Through the Looking Glass nasceu e quase morreu sem que alguém se tivesse dado conta; a própria Midori Takada admite que se esqueceu do assunto. Tanto assim que, depois dos dois álbuns com o Mkwaju Ensemble, em 1981, só voltou a gravar numa colaboração com Masahiko Satoh Lunar Cruise (1990) e dedicou as décadas que se seguiram na sua carreira de percussionista a concertos com orquestra e a solo, enquanto compunha música para peças de teatro. “As pessoas pensam que eu não compus mais nada depois de Through the Looking Glass”, lamenta. “Eu continuei, mas não tinha qualquer oportunidade para gravar e lançar um novo CD porque nunca foi popular, não tinha editora nem manager. E com o decréscimo das vendas dos CD, as editoras deixaram de gravar músicas de artistas como eu – pouco famosas e pouco novas.”

Foi, por isso, com total surpresa que, há três anos, Midori Takada recebeu um email da editora suíça Mental Groove a propor-lhe a reedição do álbum. Só nesse momento percebeu que, ao contrário do que julgava, o disco que lançou em 1983 pela RCA não tinha sido desprezado pelo tempo. Em vez disso, ganhara uma vida silenciosa e fora, longe dos radares e dos holofotes mediáticos, ganhando um estatuto de obra fundamental e de culto. A internet fez o resto: espalhou o rastilho, acendeu-o e levou-o até à porta da Mental Groove. “Fiquei muito surpreendida e feliz porque uma geração mais nova pôde descobrir e ouvir o disco. Durante muitos anos não soube que se tinha espalhado pelas pessoas e que gostavam tanto.” O espanto é de tal ordem que Takada chama a esta verdadeira ressurreição, muito apropriadamente, “milagre”.

A reedição de Through the Looking Glass – obra que Takada confessa ser influenciada pela literatura de Lewis Carroll em termos de sincronicidade e das “variações de tamanho de Alice, de repente grande e logo a seguir pequena”, mas também os elementos fantásticos e assustadores e a ideia de queda que nos leva a resvalar para outro mundo – foi amplamente saudada em 2017, acabando escolhida como um dos lançamentos do ano um pouco por todo o mundo, e ofereceu a oportunidade à percussionista de finalmente viajar com a sua música. É nesse contexto que agora se estreia em Portugal em dose tripla – a 13 de Novembro na Capela Imaculada do Seminário Menor (Braga), a 15 na Culturgest (Lisboa) e a 17 no Auditório de Espinho. Do cardápio fará certamente parte a música deste clássico serôdio, mas também o material novo que editou no ano passado sob o título Le Renard Bleu e inspirado pela história misteriosa de um deus de uma tribo senegalesa que a percussionista descobriu.
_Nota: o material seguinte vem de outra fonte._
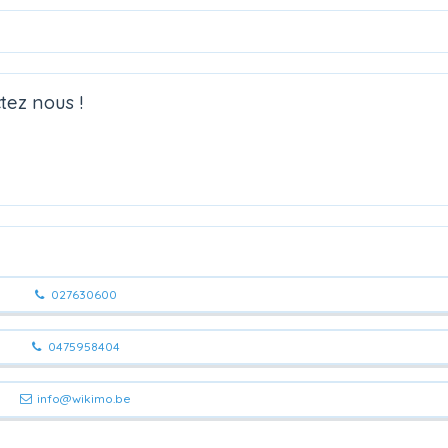
tez nous !
027630600
0475958404
info@wikimo.be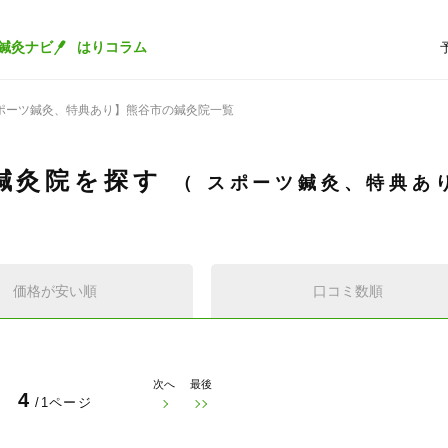
鍼灸ナビ
はりコラム
ポーツ鍼灸、特典あり】熊谷市の鍼灸院一覧
鍼灸院を探す
スポーツ鍼灸、特典あ
価格が安い順
口コミ数順
次へ
最後
4
/1ページ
Não podemos ter de volta a oportunidade de acompanhar a obra de Midori Takada conforme a foi pensando (e não gravando) ao longo de três décadas. Mas ainda vamos a tempo de nos deliciarmos com uma música que não dá tréguas enquanto navega pela insistência, pela estranheza, e pela ligação íntima à Natureza e à espiritualidade. Afinal, diz-nos a japonesa, praticar o minimalismo obedece a uma disciplina muito árdua – semelhante à de um monge. E ela pratica-o como poucos.